Tout le monde veut passer à l'électrique
Rien qu’au mois de décembre, 762 000 autos à batteries se sont vendues dans l'Empire du milieu, battant le record mensuel du genre pour le quatrième mois consécutif. Et cette flambée est loin d’être achevée : selon la Deutsche Bank, la hausse devrait être du même niveau en 2025. Les Chinois aiment tellement la voiture électrique que 97% de ceux qui doivent changer d’auto envisagent d’en passer par là, selon une étude réalisée par le cabinet conseil AlixPartners. Pour rappel, ils ne sont que 35% d’Américains dans le même cas, et 43% chez nous.
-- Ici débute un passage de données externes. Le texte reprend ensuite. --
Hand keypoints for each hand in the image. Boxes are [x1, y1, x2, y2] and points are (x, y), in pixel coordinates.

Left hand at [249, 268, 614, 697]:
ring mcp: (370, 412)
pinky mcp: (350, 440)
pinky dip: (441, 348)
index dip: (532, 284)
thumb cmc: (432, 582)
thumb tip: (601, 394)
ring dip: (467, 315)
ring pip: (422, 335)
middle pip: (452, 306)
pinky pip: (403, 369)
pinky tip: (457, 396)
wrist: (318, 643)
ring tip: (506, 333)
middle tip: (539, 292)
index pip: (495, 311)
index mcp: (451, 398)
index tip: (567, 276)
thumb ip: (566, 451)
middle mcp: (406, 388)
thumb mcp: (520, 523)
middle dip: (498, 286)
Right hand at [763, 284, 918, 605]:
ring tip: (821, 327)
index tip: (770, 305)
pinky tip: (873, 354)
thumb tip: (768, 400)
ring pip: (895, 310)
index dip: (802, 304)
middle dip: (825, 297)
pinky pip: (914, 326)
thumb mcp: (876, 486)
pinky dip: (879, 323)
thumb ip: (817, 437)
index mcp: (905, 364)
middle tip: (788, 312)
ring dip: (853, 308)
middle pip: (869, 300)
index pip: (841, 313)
Mais pourquoi un tel engouement ? Pour une raison très simple : la Chine a vaincu la plupart des réticences suscitées chez nous par ce nouvel usage. Une victoire qui s’est déroulée elle aussi pour une raison toute aussi simple : l’afflux d'argent, les centaines de milliards de yuans que Pékin a posé sur la table pour doper son industrie et inciter ses concitoyens à craquer pour les watts.
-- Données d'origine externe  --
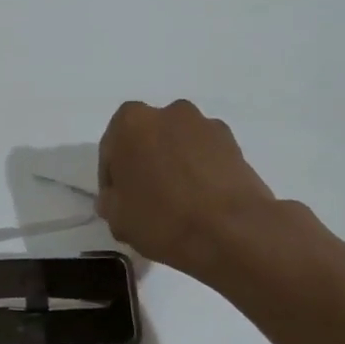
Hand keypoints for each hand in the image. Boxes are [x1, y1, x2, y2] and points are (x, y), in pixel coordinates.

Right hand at [97, 100, 277, 280]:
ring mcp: (205, 125)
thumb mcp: (117, 218)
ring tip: (177, 201)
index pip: (111, 148)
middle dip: (144, 163)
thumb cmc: (162, 219)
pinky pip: (205, 155)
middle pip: (147, 139)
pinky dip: (199, 171)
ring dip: (173, 164)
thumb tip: (118, 196)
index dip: (111, 177)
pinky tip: (201, 201)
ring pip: (178, 145)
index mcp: (131, 123)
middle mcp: (168, 112)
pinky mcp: (234, 143)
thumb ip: (110, 200)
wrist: (232, 231)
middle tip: (145, 198)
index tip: (117, 201)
Ce que l’on reproche le plus souvent aux VE par chez nous c’est leur prix exorbitant par rapport aux thermiques. En Chine, c’est l’inverse : elles sont moins chères que les pétrolettes. Comment ? Grâce à l’État qui aide financièrement les constructeurs à tous les niveaux. En les subventionnant lors de l’installation de leurs usines (comme nous), en les subventionnant pour leur R&D (comme nous aussi). Sauf que les sommes en jeu en Occident et en Orient ne sont pas du même niveau. Pékin aurait investi plus de 215 millions d’euros en quelques années dans l’électrification des autos. Et les robinets ne sont pas fermés.
En parallèle de ces aides directes, l’État chinois a massivement acheté des autos électriques pour l’ensemble de ses services, et il a mis en place, et payé, un vaste plan d’installation de bornes de recharge pour quadriller son immense territoire.
Des soupçons d'esclavagisme
Les Chinois sont donc rassurés : ils peuvent recharger leur Byd (qui détient un tiers des parts du marché local de l’électrique) sans souci. Mais pourquoi est-elle moins chère qu’une auto thermique ? Outre les différentes subventions de Pékin, la Chine, contrairement aux États-Unis et à l’Europe, ne réduit pas son bonus à l’achat : elle l’a augmenté l’an passé et la prime offerte aux acheteurs représente aujourd’hui 15% du prix d’achat d’une voiture.
Mais si les autos s'affichent là-bas avec un prix très bas, c’est aussi parce que les constructeurs chinois ont tendance à pressuriser leurs fournisseurs d’une manière qui ferait passer Carlos Tavares pour un dirigeant d’ONG. C’est ainsi qu’un sous-traitant brésilien de Byd, encore lui, est accusé d’esclavagisme au nord-est du Brésil. L’entreprise qui construit une usine pour le compte du Chinois (jugé coresponsable) est soupçonnée de faire travailler des ouvriers plus de 70 heures par semaine, sans jour de repos, sans matelas pour dormir et en leur confisquant leur passeport pour ne pas qu’ils s’échappent.
Autant de méthodes plus ou (beaucoup) moins respectables qui, logiquement, permettent de faire baisser le coût des autos, et de les rendre accessibles à tous. On comprend mieux le souci de l’Union européenne de vouloir surveiller de près l’installation d’usines chinoises sur le vieux continent. Mais Bruxelles peut se rassurer. Ses droits de douane augmentés, comme ceux de l’administration européenne semblent avoir refroidi les marques chinoises. Pour le moment du moins. Lors de sa présentation du 9 janvier, la fédération des constructeurs a bien prévu des hausses des ventes de ses voitures électriques, mais en Chine seulement, pas à l’étranger.